Sikorsky Archives Photo

Sikorsky’s “last-ditch” effort to save his company established an industry.

The vertical aviation industry is on the threshold of a new era, one promising frequent flights of multirotor aircraft powered by distributed sets of computer-managed electric motors. Advocates for this fledgling sector of electric vertical takeoff and landing (eVTOL) aircraft are developing vehicles capable of carrying small loads of passengers and light payloads between urban and suburban vertiports, independent of runways.

Nearly 200 eVTOL projects were unveiled in 2021, with estimated funding doubling, according to the Vertical Flight Society, which closely monitors the sector. Another 100 were added through July 2022. Most are still confined to drawing boards, but some developers are flight testing aircraft, with ambitious certification goals.

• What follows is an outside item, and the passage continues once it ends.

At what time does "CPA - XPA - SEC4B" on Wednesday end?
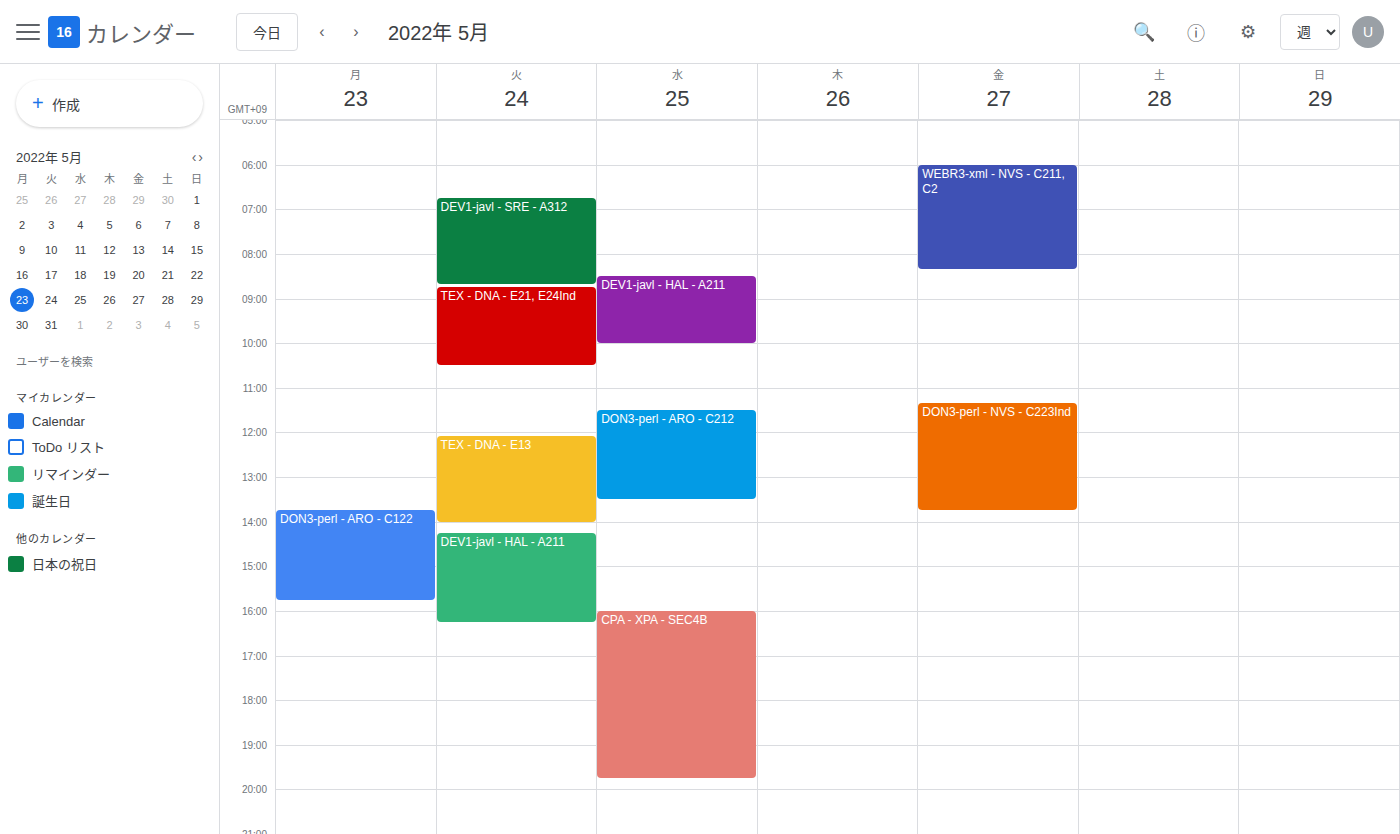
7:45 PM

More than 80 years after Sikorsky’s first free flight in the VS-300, vertical aviation continues to evolve as electric vertical takeoff and landing (eVTOL) initiatives promise production of innovative multirotor aircraft capable of transporting passengers and cargo. (Archer Aviation photo)

This surge in engineering, development, and financing mirrors a two-decade period 100 years ago in which increased interest, energy, and funding—and the dedicated pursuit of solutions by aircraft designers and engineers—led to the rotorcraft industry’s birth with Igor Sikorsky’s development in 1939–41 of the first practical helicopter, the VS-300.

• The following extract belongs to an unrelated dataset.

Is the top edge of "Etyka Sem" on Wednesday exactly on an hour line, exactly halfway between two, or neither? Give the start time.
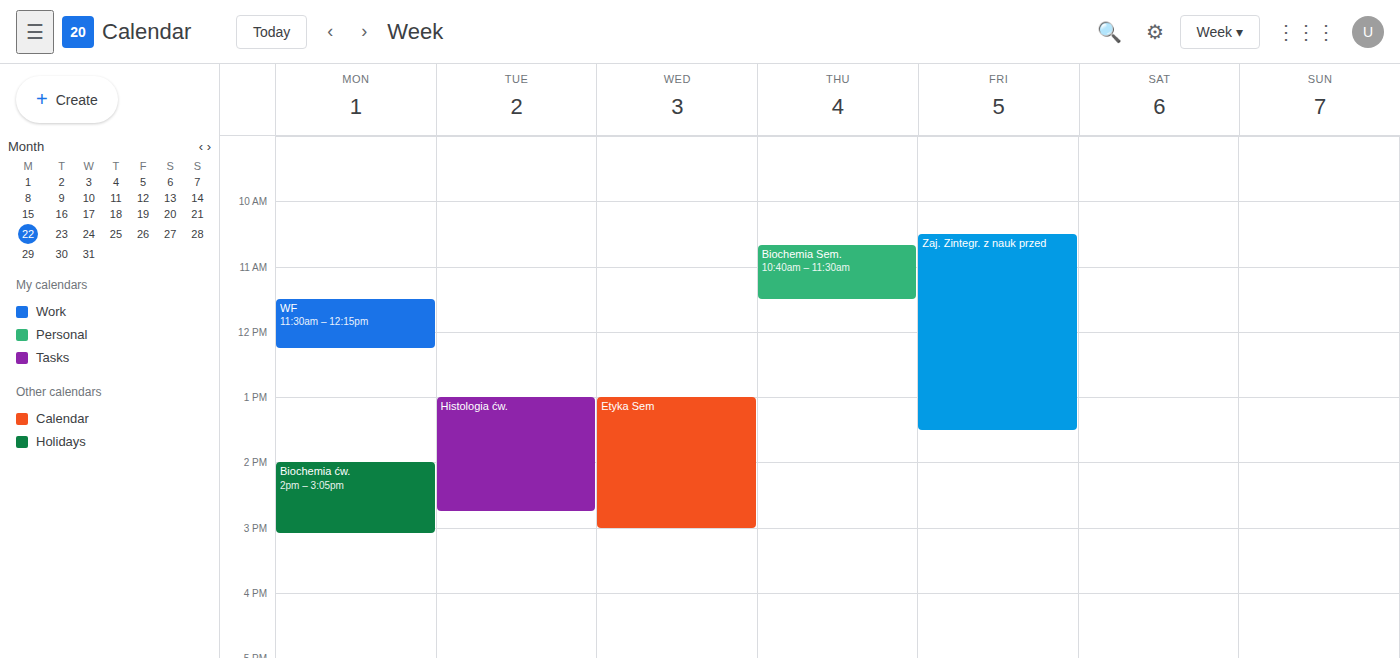
1:00 PM -- exactly on the 1 PM line.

In both eras, engineers and entrepreneurs aimed to advance the state of the art in vertical flight. But their tasks were distinctly different. Sikorsky and his colleagues were working out the essential issues of lift and control in rotorcraft. Today’s eVTOL teams are focused largely on building new aircraft power systems that will use multiple small rotors, each with its own motor, and advanced avionics to manage them as lifting devices and flight controls.

Powering Lift

A century ago, the task for the pioneers in rotorcraft was less complicated but completely fundamental to vertical aviation: figuring out how to lift and control their aircraft.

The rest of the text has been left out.